The company first debuted its photoreal GenAI technology back in 2022, when it was used to revive Elvis Presley for a performance on America’s Got Talent. They placed the King’s face on top of tribute singer Emilio Santoro’s during the live broadcast and audiences could hardly believe their eyes.
To train its models, Metaphysic scours the Earth for source data – in an entirely ethical manner, of course. For deceased actors and artists, this means getting the green light from their estates, as well as film studios’ permission to use existing footage. “It is unforgiving,” states Ulbrich. “There’s no margin for error. It’s a great responsibility to bring someone like that back, and we take it very seriously. It’s with the blessings of estates every step of the way.” For vocal performances, Metaphysic also uses GenAI to ‘recreate their actual voices, as opposed to using impersonators’.
In an instant
Here has been Metaphysic’s big project from the start. “A bunch of old guys – and I’ll include myself in that category – are harnessing the most advanced, cutting-edge technology in the world to make a traditional live-action movie. It’s just actors talking, it’s a drama. It’s not superheroes throwing buildings at each other,” Ulbrich says half-jokingly.

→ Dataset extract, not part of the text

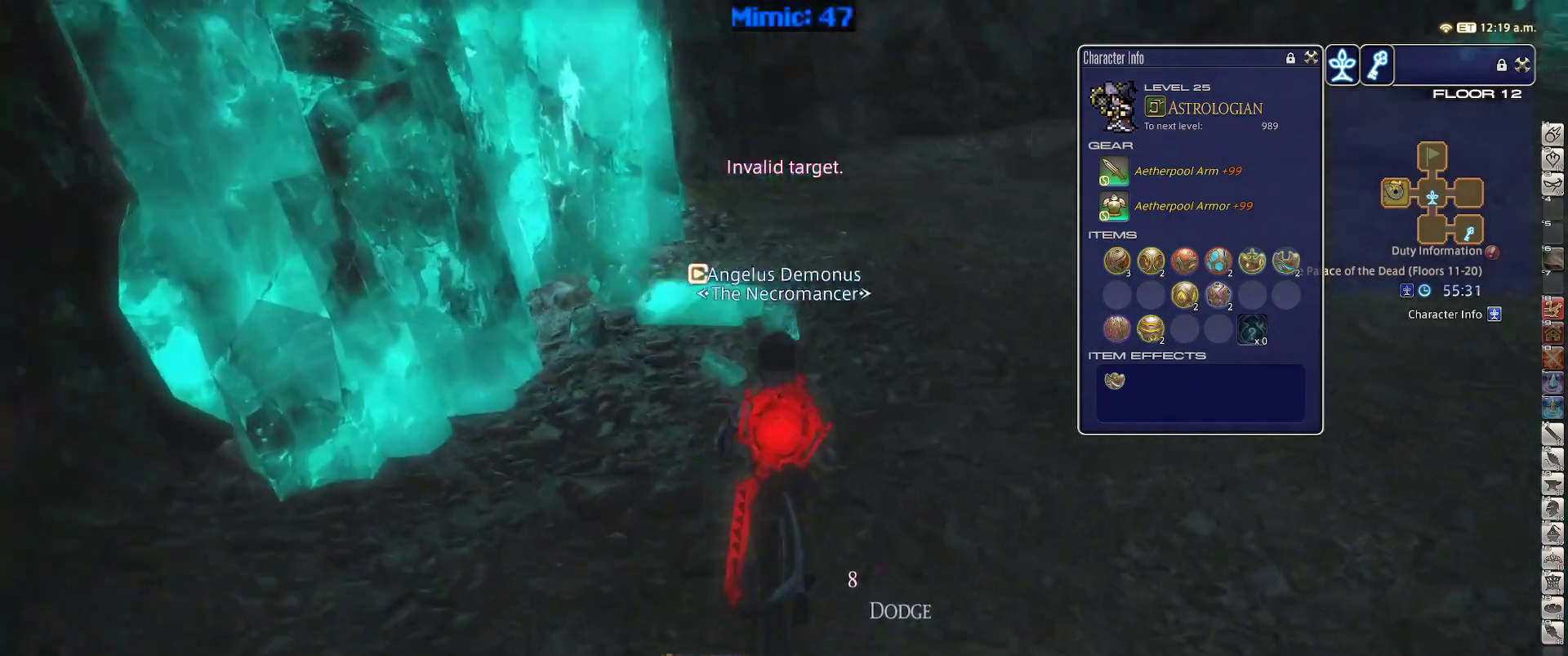
{"keys": ["q", "w"], "events": [[133, "rbracket", "up"], [467, "q", "down"]]}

“Zemeckis had the idea of using this technology. He thought this could get the movie made because doing it with CGI instead would cost tens of millions of dollars. It’s throughout the entire movie, and would have been like composing music by one note a day, multiplied by four characters. It would have been a very long, expensive, tedious process just for people talking on camera,” he explains, having been an early proponent of CGI in the nineties. The team behind Here initially contacted both VFX studios and AI companies, testing the available technology for whether it could support Zemeckis’ vision.
“At the end of the day, only one test – Metaphysic’s – was successful,” states Ulbrich, who was working elsewhere at the time. “I see the test; it’s Tom Hanks delivering a line from the movie. Then they show the same footage again, and he’s 20 years old, delivering the same line. Then they tell me they’re doing it live, in real time. I’m like ‘wait, what?’”
This instantaneous element has serious implications, creating avenues for live performances and productions on top of traditional, pre-recorded ones. Of course, the Elvis AGT moment had already happened, proving that live GenAI was possible in entertainment, but Here was the first time Ulbrich had witnessed it with his own eyes. “It blew my mind,” he admits. “I could take the best CG team and the best company on Earth – hundreds of people with limitless sums of money – and we couldn’t deliver the same thing. It’s a completely unique technology for production.”
A model with a good memory
Besides saving time, live GenAI also boasts another benefit: “It’s always photoreal,” claims Ulbrich. Trained on ‘trillions of pixels’, the AI model ‘starts on the other side of the uncanny valley’ as opposed to CGI. “Things that are hard to do in CGI, like eyes, mouths, lip sync and emotionality, are easy for us. It’s all built on photography.